The Web 2.0 movement is a new approach to building Web applications that are more responsive and user-centric. You can think of it as a second generation or second wave of Web applications. One of the main differences is that users don’t have to click and wait while using a Web application. Instead, updates and changes can happen in the background while the user does something else.
One of the most common approaches to building Web 2.0 applications is something called Ajax.
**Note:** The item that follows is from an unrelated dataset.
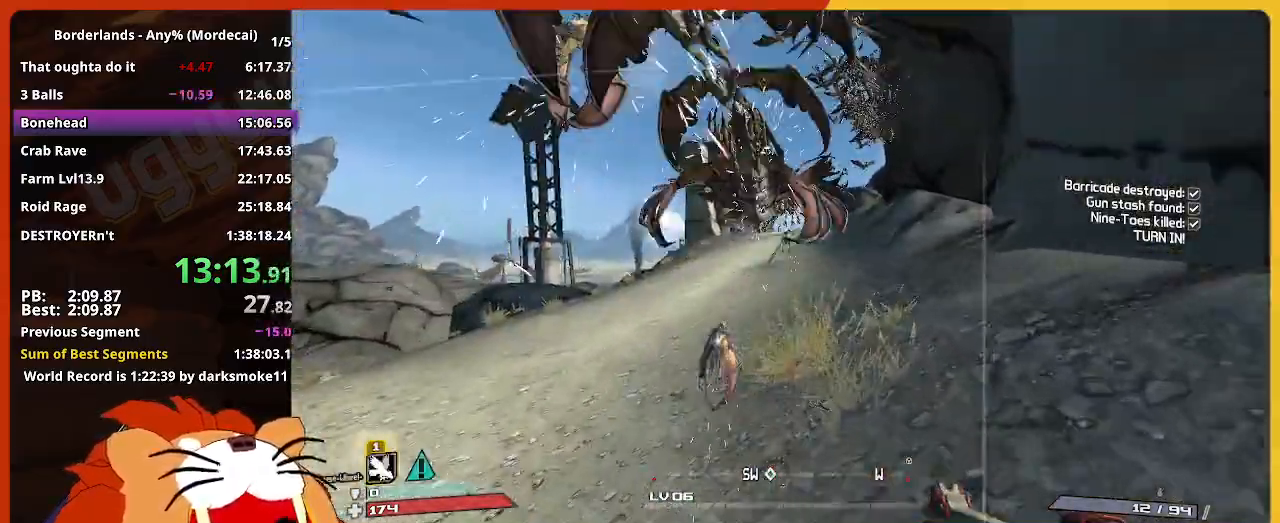
{"keys": ["w"], "mouse_move": "still", "events": []}
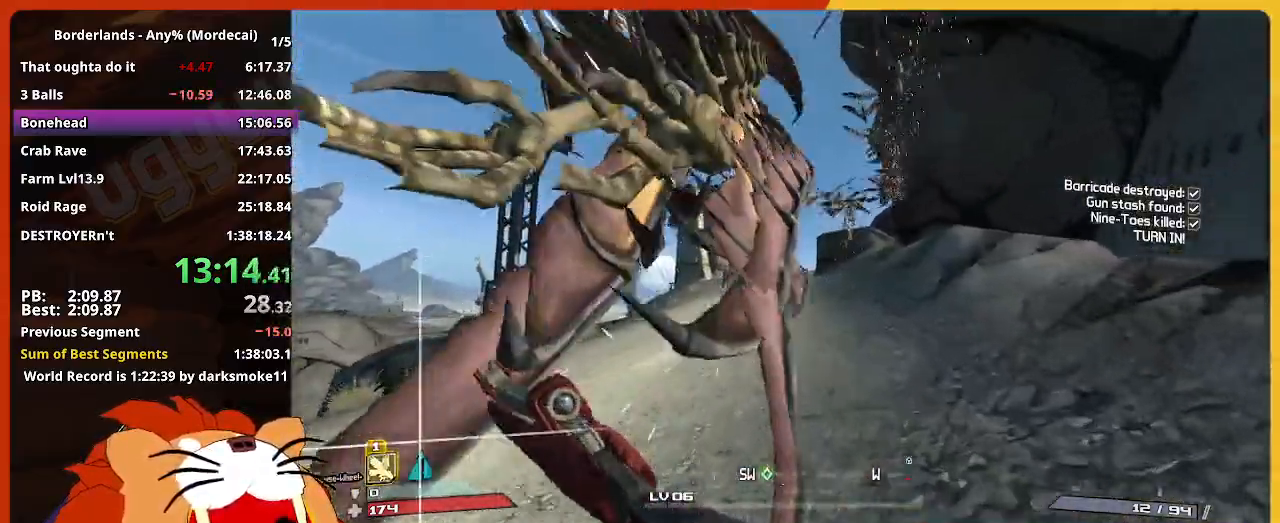
{"keys": ["w"], "mouse_move": "still", "events": []}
The term Ajax doesn’t describe a technology. Instead, it refers to a collection of existing technologies and the way that they work together to build Web 2.0 applications.
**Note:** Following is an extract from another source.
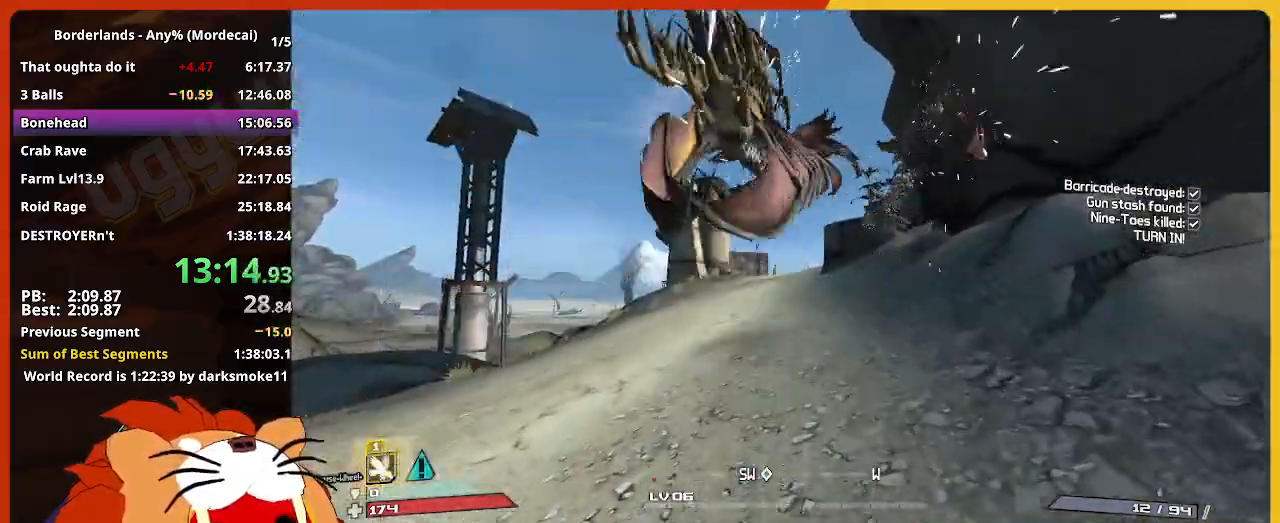
{"keys": ["w"], "mouse_move": "still", "events": []}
Ajax-style applications use the following technologies:
- XHTML and CSS to describe the interface
- DOM to locate and manipulate different parts of the interface and the data source
- XML and XSLT to describe and transform data for the application
- XMLHttpRequest object to request and load external data
- JavaScript to bind the other technologies together
In this article, I’ll explain a bit more about the role that each technology plays. Let’s start by looking at how the Ajax technologies react together.
Sas Jacobs
Hello. I'm the Principal of Anything Is Possible, an Australian web development business specialising in web applications development and training. I'm interested in using Flash with dynamic content and I've presented at a number of International conferences on topics relating to applications development, XML and scripting components. I have recently released my second print book Beginning XML with DOM and Ajax to match the first one - Foundation XML for Flash. I have a business web site
and a personal web site.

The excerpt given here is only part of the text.